▶ _Problem to work on_
Each line below needs to be duplicated without alteration.

▶ _Records for the exercise_
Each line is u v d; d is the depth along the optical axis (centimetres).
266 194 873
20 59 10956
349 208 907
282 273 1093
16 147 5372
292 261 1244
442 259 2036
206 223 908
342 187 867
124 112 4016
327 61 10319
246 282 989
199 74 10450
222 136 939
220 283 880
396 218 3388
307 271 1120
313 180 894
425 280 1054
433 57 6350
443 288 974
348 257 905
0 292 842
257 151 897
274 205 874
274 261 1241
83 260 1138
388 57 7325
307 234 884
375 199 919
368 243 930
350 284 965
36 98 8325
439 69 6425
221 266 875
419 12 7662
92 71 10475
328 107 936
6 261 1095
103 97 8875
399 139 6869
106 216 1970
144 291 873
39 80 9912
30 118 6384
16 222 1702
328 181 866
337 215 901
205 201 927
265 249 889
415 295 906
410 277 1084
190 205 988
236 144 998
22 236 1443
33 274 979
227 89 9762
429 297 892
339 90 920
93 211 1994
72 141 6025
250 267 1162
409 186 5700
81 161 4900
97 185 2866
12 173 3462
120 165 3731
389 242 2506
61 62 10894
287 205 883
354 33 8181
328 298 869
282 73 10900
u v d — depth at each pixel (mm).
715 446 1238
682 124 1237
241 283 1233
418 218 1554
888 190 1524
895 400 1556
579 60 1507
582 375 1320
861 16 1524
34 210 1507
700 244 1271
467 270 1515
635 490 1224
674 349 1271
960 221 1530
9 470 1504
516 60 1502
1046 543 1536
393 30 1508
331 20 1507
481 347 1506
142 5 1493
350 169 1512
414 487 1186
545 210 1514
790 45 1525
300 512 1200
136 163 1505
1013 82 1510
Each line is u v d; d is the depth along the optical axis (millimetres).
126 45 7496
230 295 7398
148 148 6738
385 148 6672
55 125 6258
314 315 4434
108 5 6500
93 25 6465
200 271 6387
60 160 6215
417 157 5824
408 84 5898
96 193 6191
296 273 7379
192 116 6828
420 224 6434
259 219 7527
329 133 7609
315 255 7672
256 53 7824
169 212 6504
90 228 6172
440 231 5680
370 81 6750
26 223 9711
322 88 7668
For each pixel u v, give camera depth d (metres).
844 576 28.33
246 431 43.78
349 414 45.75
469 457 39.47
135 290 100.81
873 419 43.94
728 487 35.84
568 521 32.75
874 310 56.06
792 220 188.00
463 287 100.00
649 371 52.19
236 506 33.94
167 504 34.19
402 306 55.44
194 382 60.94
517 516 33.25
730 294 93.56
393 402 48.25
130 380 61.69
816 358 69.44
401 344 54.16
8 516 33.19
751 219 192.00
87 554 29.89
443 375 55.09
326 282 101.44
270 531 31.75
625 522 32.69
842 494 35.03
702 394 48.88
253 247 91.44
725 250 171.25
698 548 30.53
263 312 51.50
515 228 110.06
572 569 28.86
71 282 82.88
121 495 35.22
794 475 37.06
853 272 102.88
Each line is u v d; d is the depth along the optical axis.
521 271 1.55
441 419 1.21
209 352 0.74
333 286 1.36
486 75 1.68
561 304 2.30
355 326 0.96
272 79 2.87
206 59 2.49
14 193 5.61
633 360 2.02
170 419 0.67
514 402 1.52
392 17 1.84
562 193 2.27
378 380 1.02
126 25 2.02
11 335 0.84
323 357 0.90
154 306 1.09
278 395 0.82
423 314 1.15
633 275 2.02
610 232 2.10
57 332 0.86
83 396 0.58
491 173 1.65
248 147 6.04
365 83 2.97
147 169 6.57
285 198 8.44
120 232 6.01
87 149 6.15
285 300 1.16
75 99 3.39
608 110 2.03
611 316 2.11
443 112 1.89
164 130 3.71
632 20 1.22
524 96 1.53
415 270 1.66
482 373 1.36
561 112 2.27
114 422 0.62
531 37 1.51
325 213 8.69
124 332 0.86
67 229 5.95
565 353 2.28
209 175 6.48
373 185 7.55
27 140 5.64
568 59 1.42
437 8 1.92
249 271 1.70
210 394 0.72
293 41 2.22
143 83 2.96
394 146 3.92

▶ _Answer for this exercise_
Each line is u v d; d is the depth along the optical axis (centimetres).
266 194 873
20 59 10956
349 208 907
282 273 1093
16 147 5372
292 261 1244
442 259 2036
206 223 908
342 187 867
124 112 4016
327 61 10319
246 282 989
199 74 10450
222 136 939
220 283 880
396 218 3388
307 271 1120
313 180 894
425 280 1054
433 57 6350
443 288 974
348 257 905
0 292 842
257 151 897
274 205 874
274 261 1241
83 260 1138
388 57 7325
307 234 884
375 199 919
368 243 930
350 284 965
36 98 8325
439 69 6425
221 266 875
419 12 7662
92 71 10475
328 107 936
6 261 1095
103 97 8875
399 139 6869
106 216 1970
144 291 873
39 80 9912
30 118 6384
16 222 1702
328 181 866
337 215 901
205 201 927
265 249 889
415 295 906
410 277 1084
190 205 988
236 144 998
22 236 1443
33 274 979
227 89 9762
429 297 892
339 90 920
93 211 1994
72 141 6025
250 267 1162
409 186 5700
81 161 4900
97 185 2866
12 173 3462
120 165 3731
389 242 2506
61 62 10894
287 205 883
354 33 8181
328 298 869
282 73 10900
u v d — depth at each pixel (mm).
715 446 1238
682 124 1237
241 283 1233
418 218 1554
888 190 1524
895 400 1556
579 60 1507
582 375 1320
861 16 1524
34 210 1507
700 244 1271
467 270 1515
635 490 1224
674 349 1271
960 221 1530
9 470 1504
516 60 1502
1046 543 1536
393 30 1508
331 20 1507
481 347 1506
142 5 1493
350 169 1512
414 487 1186
545 210 1514
790 45 1525
300 512 1200
136 163 1505
1013 82 1510
Each line is u v d; d is the depth along the optical axis (millimetres).
126 45 7496
230 295 7398
148 148 6738
385 148 6672
55 125 6258
314 315 4434
108 5 6500
93 25 6465
200 271 6387
60 160 6215
417 157 5824
408 84 5898
96 193 6191
296 273 7379
192 116 6828
420 224 6434
259 219 7527
329 133 7609
315 255 7672
256 53 7824
169 212 6504
90 228 6172
440 231 5680
370 81 6750
26 223 9711
322 88 7668
For each pixel u v, give camera depth d (metres).
844 576 28.33
246 431 43.78
349 414 45.75
469 457 39.47
135 290 100.81
873 419 43.94
728 487 35.84
568 521 32.75
874 310 56.06
792 220 188.00
463 287 100.00
649 371 52.19
236 506 33.94
167 504 34.19
402 306 55.44
194 382 60.94
517 516 33.25
730 294 93.56
393 402 48.25
130 380 61.69
816 358 69.44
401 344 54.16
8 516 33.19
751 219 192.00
87 554 29.89
443 375 55.09
326 282 101.44
270 531 31.75
625 522 32.69
842 494 35.03
702 394 48.88
253 247 91.44
725 250 171.25
698 548 30.53
263 312 51.50
515 228 110.06
572 569 28.86
71 282 82.88
121 495 35.22
794 475 37.06
853 272 102.88
Each line is u v d; d is the depth along the optical axis.
521 271 1.55
441 419 1.21
209 352 0.74
333 286 1.36
486 75 1.68
561 304 2.30
355 326 0.96
272 79 2.87
206 59 2.49
14 193 5.61
633 360 2.02
170 419 0.67
514 402 1.52
392 17 1.84
562 193 2.27
378 380 1.02
126 25 2.02
11 335 0.84
323 357 0.90
154 306 1.09
278 395 0.82
423 314 1.15
633 275 2.02
610 232 2.10
57 332 0.86
83 396 0.58
491 173 1.65
248 147 6.04
365 83 2.97
147 169 6.57
285 198 8.44
120 232 6.01
87 149 6.15
285 300 1.16
75 99 3.39
608 110 2.03
611 316 2.11
443 112 1.89
164 130 3.71
632 20 1.22
524 96 1.53
415 270 1.66
482 373 1.36
561 112 2.27
114 422 0.62
531 37 1.51
325 213 8.69
124 332 0.86
67 229 5.95
565 353 2.28
209 175 6.48
373 185 7.55
27 140 5.64
568 59 1.42
437 8 1.92
249 271 1.70
210 394 0.72
293 41 2.22
143 83 2.96
394 146 3.92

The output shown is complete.